**Work order:** Go through the data below and return each line where the string "object" appears.

Records from a dataset:
• • • • •
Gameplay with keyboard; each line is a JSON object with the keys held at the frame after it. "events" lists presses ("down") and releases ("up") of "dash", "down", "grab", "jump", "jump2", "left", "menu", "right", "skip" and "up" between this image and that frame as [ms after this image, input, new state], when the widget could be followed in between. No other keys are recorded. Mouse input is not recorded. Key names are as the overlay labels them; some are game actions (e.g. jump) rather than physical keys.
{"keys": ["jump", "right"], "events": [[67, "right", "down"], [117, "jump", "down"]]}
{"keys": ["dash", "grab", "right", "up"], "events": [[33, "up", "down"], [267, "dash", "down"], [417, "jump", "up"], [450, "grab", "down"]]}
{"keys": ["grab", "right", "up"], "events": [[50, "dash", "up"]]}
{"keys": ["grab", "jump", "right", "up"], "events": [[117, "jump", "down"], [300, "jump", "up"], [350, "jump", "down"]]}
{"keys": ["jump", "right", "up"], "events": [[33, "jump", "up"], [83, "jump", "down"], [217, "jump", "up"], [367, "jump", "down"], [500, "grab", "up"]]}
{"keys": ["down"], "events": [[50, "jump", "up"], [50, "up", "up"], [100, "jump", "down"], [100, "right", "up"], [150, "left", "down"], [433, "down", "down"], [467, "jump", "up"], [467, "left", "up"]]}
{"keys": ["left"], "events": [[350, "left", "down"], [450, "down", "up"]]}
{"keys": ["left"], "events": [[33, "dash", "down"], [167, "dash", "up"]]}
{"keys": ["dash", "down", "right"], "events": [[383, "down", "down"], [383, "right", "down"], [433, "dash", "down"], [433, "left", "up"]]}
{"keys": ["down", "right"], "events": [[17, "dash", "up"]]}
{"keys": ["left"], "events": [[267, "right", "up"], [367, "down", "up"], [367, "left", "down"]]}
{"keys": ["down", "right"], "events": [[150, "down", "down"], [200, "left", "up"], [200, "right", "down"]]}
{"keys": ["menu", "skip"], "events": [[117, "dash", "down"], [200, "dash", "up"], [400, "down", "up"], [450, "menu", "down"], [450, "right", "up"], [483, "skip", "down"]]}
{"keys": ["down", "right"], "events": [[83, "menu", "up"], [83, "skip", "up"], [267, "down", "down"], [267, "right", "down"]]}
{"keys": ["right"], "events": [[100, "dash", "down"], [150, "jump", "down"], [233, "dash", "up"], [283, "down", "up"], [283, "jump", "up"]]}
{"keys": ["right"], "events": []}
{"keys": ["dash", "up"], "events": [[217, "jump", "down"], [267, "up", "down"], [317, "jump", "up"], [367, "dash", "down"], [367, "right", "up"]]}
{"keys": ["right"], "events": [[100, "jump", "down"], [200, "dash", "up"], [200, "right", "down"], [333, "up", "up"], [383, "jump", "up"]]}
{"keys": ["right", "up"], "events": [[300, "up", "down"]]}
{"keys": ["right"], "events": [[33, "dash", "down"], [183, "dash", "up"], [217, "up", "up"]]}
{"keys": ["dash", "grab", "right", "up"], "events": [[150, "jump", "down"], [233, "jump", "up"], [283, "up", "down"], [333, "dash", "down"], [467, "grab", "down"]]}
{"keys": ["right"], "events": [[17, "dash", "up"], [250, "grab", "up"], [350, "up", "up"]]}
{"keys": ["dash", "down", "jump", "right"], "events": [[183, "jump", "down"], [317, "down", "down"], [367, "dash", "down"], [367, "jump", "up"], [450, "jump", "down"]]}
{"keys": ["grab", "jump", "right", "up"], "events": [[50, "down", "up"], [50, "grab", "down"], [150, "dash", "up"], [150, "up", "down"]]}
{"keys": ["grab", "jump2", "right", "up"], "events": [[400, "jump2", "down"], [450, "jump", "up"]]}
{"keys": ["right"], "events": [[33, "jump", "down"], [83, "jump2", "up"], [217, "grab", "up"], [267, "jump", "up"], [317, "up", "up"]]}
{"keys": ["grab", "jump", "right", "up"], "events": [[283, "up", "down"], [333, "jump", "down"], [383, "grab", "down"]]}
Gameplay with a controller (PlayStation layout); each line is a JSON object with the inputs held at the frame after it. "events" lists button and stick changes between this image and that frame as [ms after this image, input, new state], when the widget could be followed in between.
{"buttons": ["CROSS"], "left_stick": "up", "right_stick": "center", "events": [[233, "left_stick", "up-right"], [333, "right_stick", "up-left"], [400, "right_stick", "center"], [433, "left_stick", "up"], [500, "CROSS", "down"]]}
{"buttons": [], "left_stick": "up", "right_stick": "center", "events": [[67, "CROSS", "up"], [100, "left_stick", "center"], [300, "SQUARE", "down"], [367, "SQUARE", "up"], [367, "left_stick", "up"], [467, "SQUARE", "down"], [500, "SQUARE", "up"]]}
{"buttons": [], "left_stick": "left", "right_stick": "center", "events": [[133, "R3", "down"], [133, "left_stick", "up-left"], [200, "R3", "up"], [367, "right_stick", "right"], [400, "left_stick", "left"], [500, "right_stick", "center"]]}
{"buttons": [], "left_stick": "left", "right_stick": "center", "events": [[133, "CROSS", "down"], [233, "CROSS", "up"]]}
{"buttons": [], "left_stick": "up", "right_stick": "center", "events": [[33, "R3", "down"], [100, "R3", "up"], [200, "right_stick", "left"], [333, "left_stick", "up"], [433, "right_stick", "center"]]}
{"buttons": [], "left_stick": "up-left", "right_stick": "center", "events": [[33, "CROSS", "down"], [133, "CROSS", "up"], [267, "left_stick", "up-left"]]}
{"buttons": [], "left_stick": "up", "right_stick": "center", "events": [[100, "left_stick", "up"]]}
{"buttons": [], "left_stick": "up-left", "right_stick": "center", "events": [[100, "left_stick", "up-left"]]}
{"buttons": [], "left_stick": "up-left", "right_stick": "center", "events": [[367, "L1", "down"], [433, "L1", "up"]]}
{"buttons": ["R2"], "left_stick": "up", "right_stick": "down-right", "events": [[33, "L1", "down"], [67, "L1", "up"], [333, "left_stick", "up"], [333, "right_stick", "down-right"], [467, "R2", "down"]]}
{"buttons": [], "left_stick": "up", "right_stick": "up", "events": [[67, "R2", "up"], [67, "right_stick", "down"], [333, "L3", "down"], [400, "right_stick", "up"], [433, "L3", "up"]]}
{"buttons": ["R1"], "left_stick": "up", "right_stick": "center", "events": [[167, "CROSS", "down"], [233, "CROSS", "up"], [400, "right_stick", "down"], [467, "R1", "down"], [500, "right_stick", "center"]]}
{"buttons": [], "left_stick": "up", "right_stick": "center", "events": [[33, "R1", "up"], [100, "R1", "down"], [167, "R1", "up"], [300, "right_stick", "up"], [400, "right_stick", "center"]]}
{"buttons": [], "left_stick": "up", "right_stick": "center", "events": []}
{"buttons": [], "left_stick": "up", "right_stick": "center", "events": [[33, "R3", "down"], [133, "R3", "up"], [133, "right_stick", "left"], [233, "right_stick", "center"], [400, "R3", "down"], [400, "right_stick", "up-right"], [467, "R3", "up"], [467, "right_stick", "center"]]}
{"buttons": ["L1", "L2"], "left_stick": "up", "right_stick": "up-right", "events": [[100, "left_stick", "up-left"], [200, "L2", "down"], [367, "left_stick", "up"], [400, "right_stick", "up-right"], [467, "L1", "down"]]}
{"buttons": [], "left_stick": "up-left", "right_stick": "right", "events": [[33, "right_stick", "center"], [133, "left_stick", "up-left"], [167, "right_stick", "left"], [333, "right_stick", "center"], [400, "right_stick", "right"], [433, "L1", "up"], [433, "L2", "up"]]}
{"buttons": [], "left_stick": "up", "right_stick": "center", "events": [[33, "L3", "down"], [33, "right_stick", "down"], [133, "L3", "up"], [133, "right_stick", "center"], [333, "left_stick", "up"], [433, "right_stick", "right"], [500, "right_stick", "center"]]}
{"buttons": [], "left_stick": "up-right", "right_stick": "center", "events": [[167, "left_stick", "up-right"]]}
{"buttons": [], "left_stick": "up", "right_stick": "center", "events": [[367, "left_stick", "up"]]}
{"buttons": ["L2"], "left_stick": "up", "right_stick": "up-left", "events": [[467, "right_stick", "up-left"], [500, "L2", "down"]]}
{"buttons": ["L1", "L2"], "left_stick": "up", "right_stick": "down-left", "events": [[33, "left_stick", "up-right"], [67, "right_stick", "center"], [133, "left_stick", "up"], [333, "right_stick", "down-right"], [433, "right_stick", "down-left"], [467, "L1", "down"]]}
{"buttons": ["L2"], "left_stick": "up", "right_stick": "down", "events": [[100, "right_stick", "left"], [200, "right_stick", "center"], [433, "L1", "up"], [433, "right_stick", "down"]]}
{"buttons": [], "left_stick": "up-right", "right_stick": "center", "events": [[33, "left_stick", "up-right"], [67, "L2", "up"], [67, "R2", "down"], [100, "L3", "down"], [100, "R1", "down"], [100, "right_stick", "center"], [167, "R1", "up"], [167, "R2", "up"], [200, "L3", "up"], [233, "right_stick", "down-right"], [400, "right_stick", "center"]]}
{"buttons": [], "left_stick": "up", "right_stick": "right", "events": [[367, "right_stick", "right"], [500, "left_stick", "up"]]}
• • • • •
**Answer box:**
Gameplay with keyboard; each line is a JSON object with the keys held at the frame after it. "events" lists presses ("down") and releases ("up") of "dash", "down", "grab", "jump", "jump2", "left", "menu", "right", "skip" and "up" between this image and that frame as [ms after this image, input, new state], when the widget could be followed in between. No other keys are recorded. Mouse input is not recorded. Key names are as the overlay labels them; some are game actions (e.g. jump) rather than physical keys.
Gameplay with a controller (PlayStation layout); each line is a JSON object with the inputs held at the frame after it. "events" lists button and stick changes between this image and that frame as [ms after this image, input, new state], when the widget could be followed in between.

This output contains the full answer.